I notice you have a plethora of Body text (99) and Heading # 9 (9). It might be worth thinking over the design of your styles. There is no reason to define one style per paragraph. A style is usually meant for a family of paragraphs belonging to the same semantic field. I guess the various PageStyle9 result from the necessity to have different header in different chapters. This can be solved with field insertion, thus a single page style handles several chapters.

There are also several sections. What are they for? Sections are legitimate when you want to temporarily change the number of columns with regard to the current page style. Other than that, they are a nuisance. I see them frequently in documents coming from M$ Word realm. Sections in Writer are not the same as in Word. Sections in Word are rather close to Writer page styles. Use of the same word for different concept is unfortunate.

I could not find the origin of the problem. When you put the cursor in a Polish word, does the font drop down menu in the toolbar still displays Source Serif Pro?

If you want more assistance, post a screenshot of the difference in font with an extensive description of the phenomenon (because I have not the fonts you chose).

Yes, to say it is “not a solution” is an understatement. I feel I have been bullied, reading your screed about all the things that are wrong with my sample document that you requested.
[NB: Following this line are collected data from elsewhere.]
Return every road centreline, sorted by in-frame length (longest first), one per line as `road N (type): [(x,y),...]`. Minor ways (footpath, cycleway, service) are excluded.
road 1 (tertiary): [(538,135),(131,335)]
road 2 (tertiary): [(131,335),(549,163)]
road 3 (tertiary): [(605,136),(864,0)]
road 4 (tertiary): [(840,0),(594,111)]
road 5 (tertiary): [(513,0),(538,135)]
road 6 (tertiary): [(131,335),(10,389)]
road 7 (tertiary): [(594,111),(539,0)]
The table of contents belongs to a 200-page typewritten translation of a Holocaust survivor’s account of that horrible era. I scanned the document and have been trying to wrestle it into proper format. Abbyy FineReader Pro 12 did a surprisingly good job of OCR, but in the process it applied a lot of formatting to the output. Some was appropriate — the author used italics extensively — and some was random, such as switching to bold or using a different font. I wanted to preserve the italics mainly, so I saved the OCR as an .odt file and have been editing that for style and format.

I have been using LO (and OOo before it) for a decade or so, and I am well acquainted with the use of styles. In fact, I don’t know how we managed in the days BS (Before Styles). continued …
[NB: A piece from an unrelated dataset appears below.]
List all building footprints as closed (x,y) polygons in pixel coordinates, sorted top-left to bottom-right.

Somehow the second part of my comment was disappeared. I’ll just add that I do know how to get LO Writer to make a Table of Contents, but in this case I wanted to preserve the original pagination and format.

I figured out a workaround: change the default styles (paragraph and character) to match the style in use. Or maybe in some parts of the document I can go back to the source and strip all formatting from it, which I probably should have done in the first instance. Thank you for your time.

You should have mentioned that the document came from OCR. This is very important information for the problem at stake. It explains a huge part of the formatting, notably wrong decisions about formatting breaks.

When a document is acquired “mechanically”, manually checking and fixing the result is required. I understand your desire to preserve the original aspect. I think it would be simpler if you choose a monospace font since characters in typewriter all had the same width. But perhaps I misinterpret the word “typewritten” because you say there are italics.

Anyway, you’re right you have to tune the styles. For that, you must choose between full styles and full direct formatting. The number of styles with similar names and the lack of character styles suggests you’re closer to direct formatting than styling. Styling may cause the necessity to delete empty paragraph which were added by the OCR process to translate vertical spacing.

I would have mentioned the “mechanical” origin of the material had it occurred to me that it might be relevant. Only in retrospect does it now appear obvious to me.
The original material was actually a photo copy of what looks like a typewritten manuscript, using a monospaced courier-like font. It’s undated but probably ca. 1988. On closer inspection (magnifying glass), it looks like it came out of a 24-pin dot-matrix printer, which explains how it contains italic (actually slanted) portions.